Jeudi 23 juillet 2015.
Vingt-deux kilomètres de marche en trois heures cinquante-sept. Je fais toujours route vers Van. L’étape du jour m’a conduit de Muradiye à Çakırbey, à la pointe nord-est du lac de Van. Car effectivement, je viens d’atteindre aujourd’hui cette petite mer intérieure salée, dont la palette de couleurs évolue tout au long de la journée du bleu turquoise au vert émeraude.
Autrefois le lac de Van constituait la partie méridionale du royaume arménien médiéval du Vaspouragan. Quelques siècles plus tard, des cartographes et des explorateurs –comme Henry Finnis Blosse Lynch- ont nommé « haut plateau arménien » cette vaste région incluant le mont Ararat et le lac de Van. Cette appellation est parfois encore utilisée par quelques géographes savants et explorateurs de l’histoire qui ont conservé la mémoire des temps écoulés.
Cette mémoire complexe des temps anciens nommait également différemment la ville de Muradiye. Lorsque les Arméniens habitaient là, la ville était nommée Pergri. Les Kurdes ont d’ailleurs une appellation quasi-similaire.

Enregistrements issus d'un jeu de données:
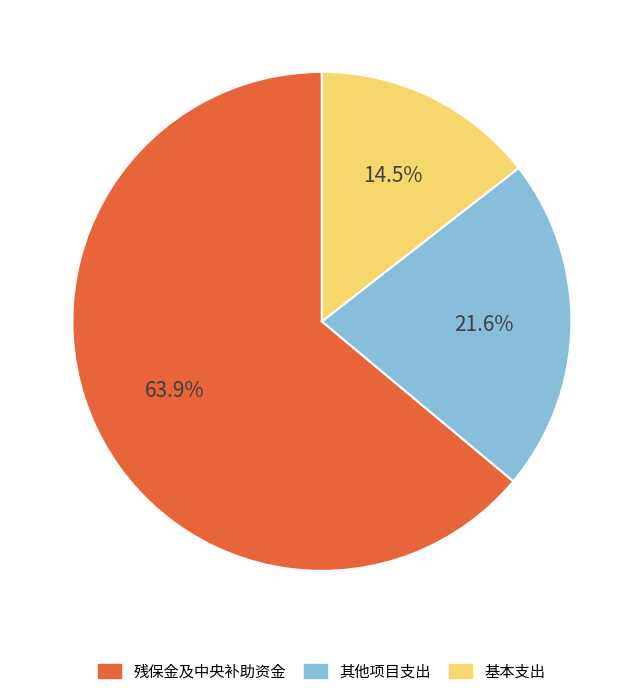

Approximately how many times larger is the value at 残保金及中央补助资金 compared to 基本支出?

4.4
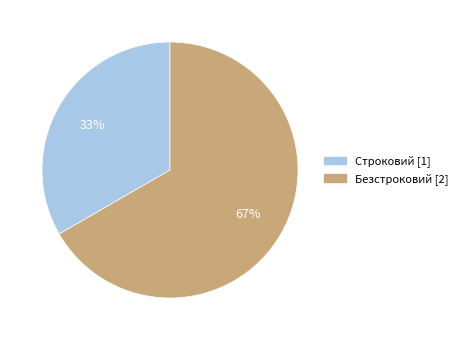

Rank the categories by value from lowest to highest.

Строковий, Безстроковий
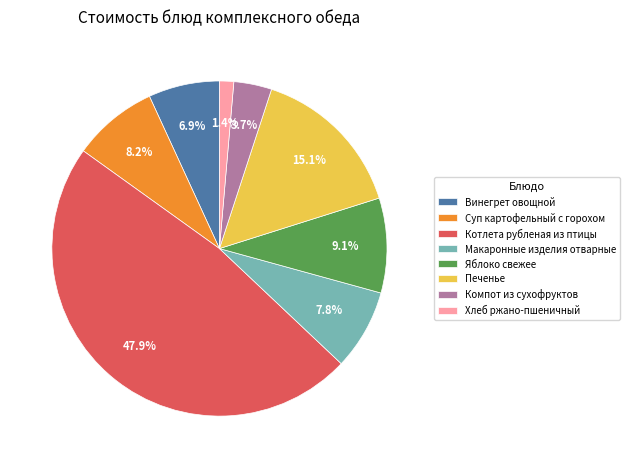

To the nearest percent, what portion does Макаронные изделия отварные represent?

8%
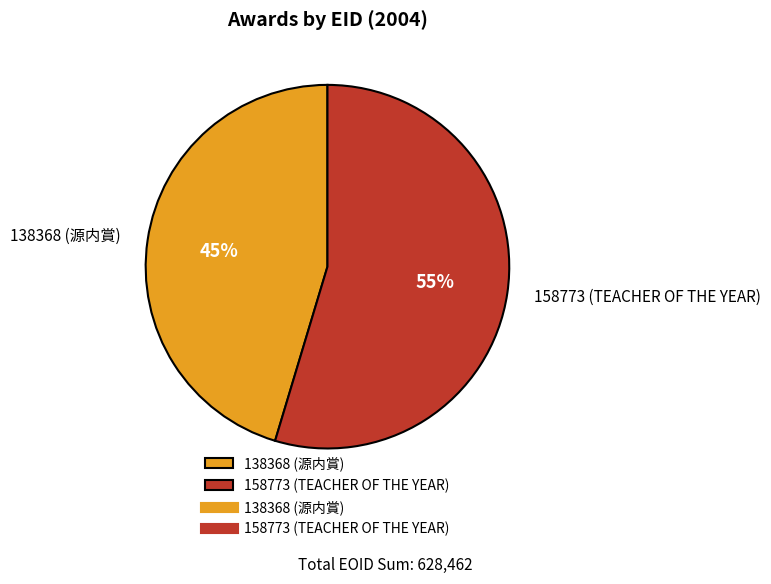

Is 138368 (源内賞) the majority of the pie?

No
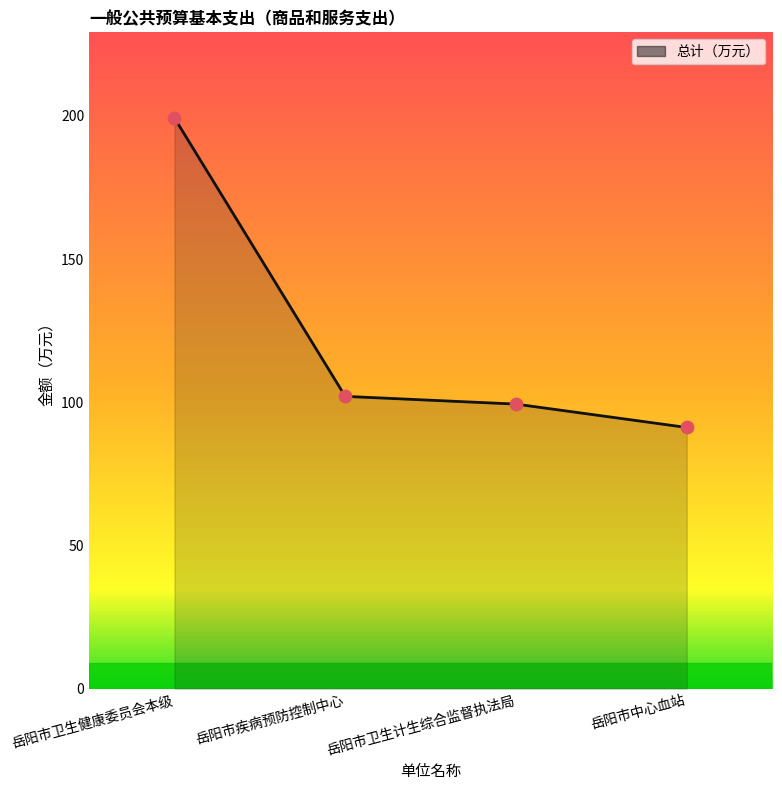

What is the ratio of the value at 岳阳市中心血站 to the value at 岳阳市卫生计生综合监督执法局?

0.9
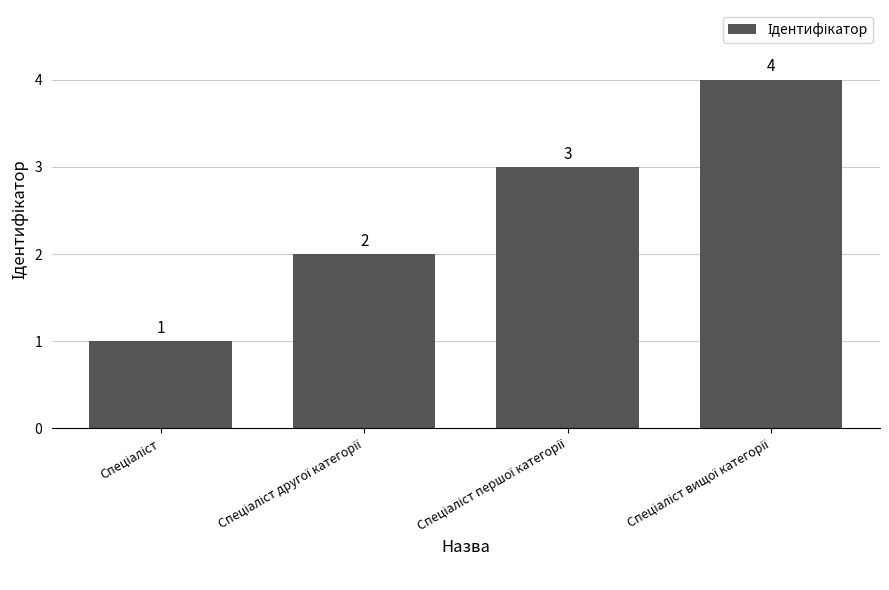

What is the greatest value displayed?

4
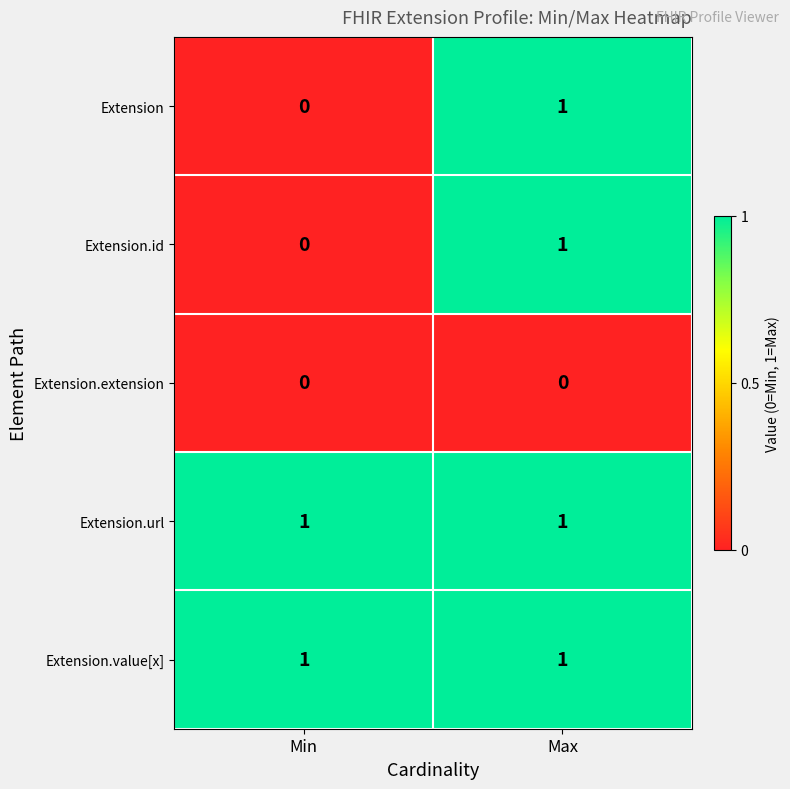

At how many categories does at least one series exceed 0?

2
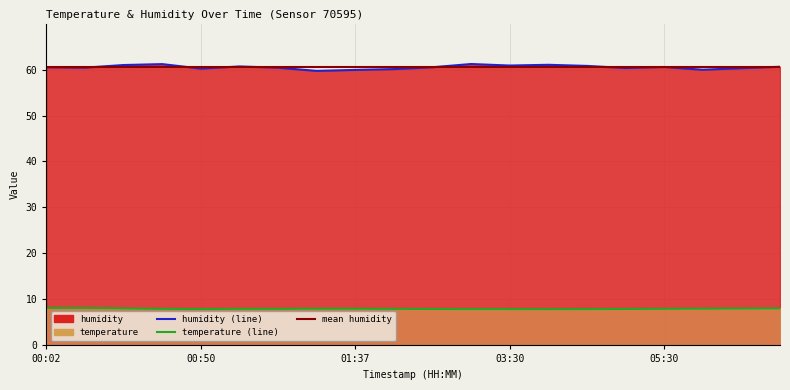

What is the difference between the maximum and minimum values in the humidity series?

1.5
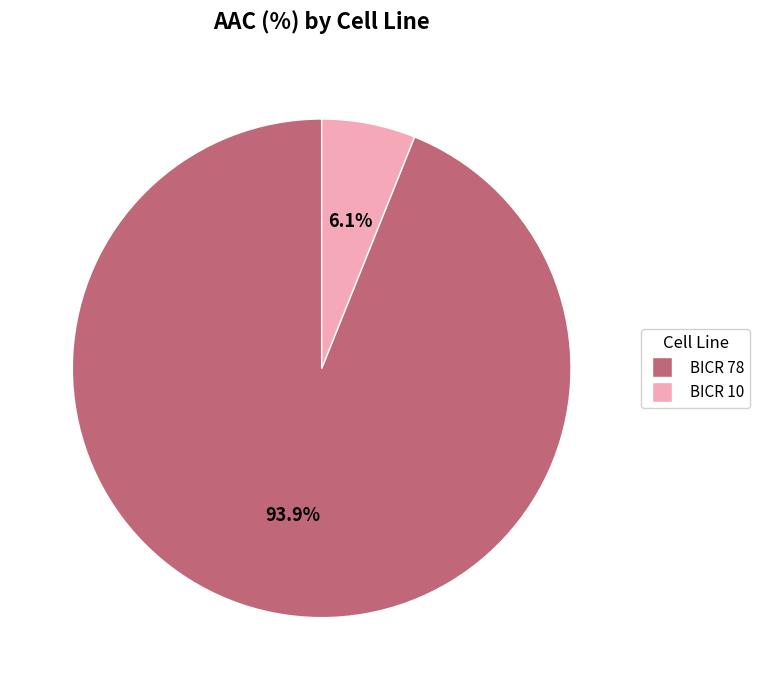

What is the smallest slice in the pie chart?

BICR 10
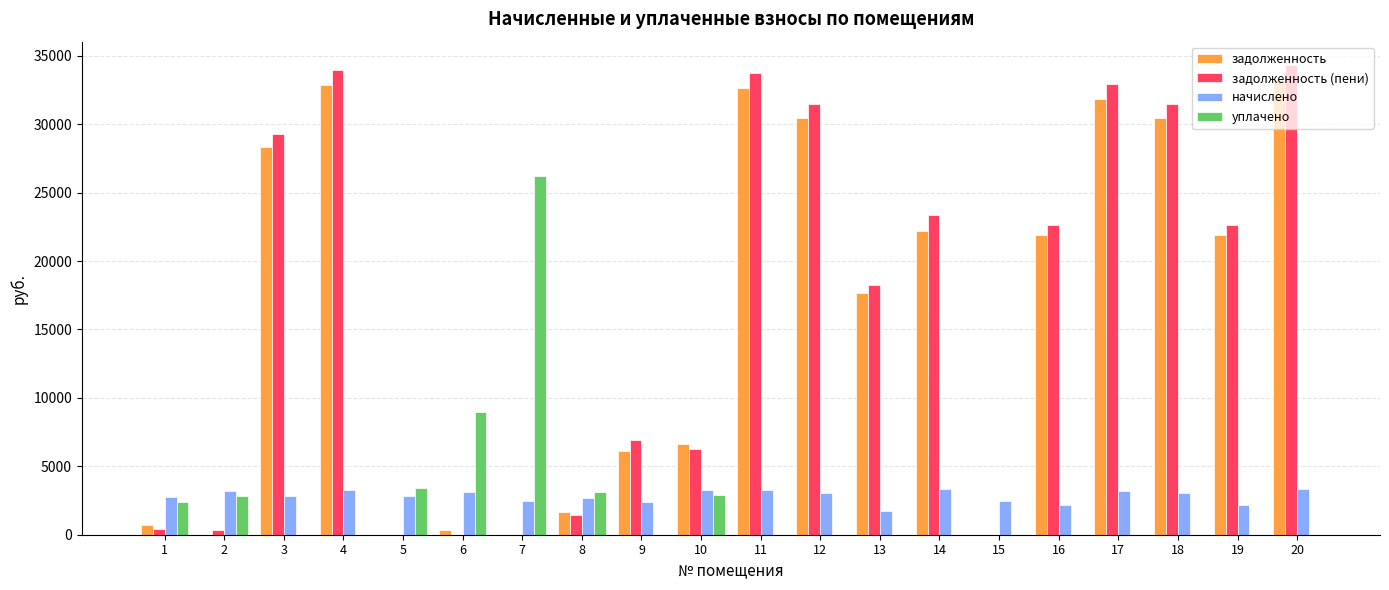

What is the maximum value shown in the chart?

34316.4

Travail demandé:
1 - Répondez aux questions suivantes sur l'extrait consacré au lac de Van.
(a) Combien de kilomètres de marche l'étape du jour a-t-elle comptés ?
(b) De quel royaume arménien médiéval le lac de Van constituait-il autrefois la partie méridionale ?
(c) Quel nom portait la ville de Muradiye lorsque les Arméniens y habitaient ?
2 - Reproduisez à l'identique les enregistrements depuis la ligne contenant « Rank the categories » jusqu'à la fin des enregistrements, ces deux limites comprises. Laissez les images de côté dans votre réponse.
L'extrait et les enregistrements n'ont aucun rapport entre eux.

Corrigé de l'exercice:
1 -
(a) Vingt-deux kilomètres.
(b) Du royaume du Vaspouragan.
(c) Pergri.

2 -
Rank the categories by value from lowest to highest.

Строковий, Безстроковий

To the nearest percent, what portion does Макаронные изделия отварные represent?

8%

Is 138368 (源内賞) the majority of the pie?

No

What is the ratio of the value at 岳阳市中心血站 to the value at 岳阳市卫生计生综合监督执法局?

0.9

What is the greatest value displayed?

4

At how many categories does at least one series exceed 0?

2

What is the difference between the maximum and minimum values in the humidity series?

1.5

What is the smallest slice in the pie chart?

BICR 10

What is the maximum value shown in the chart?

34316.4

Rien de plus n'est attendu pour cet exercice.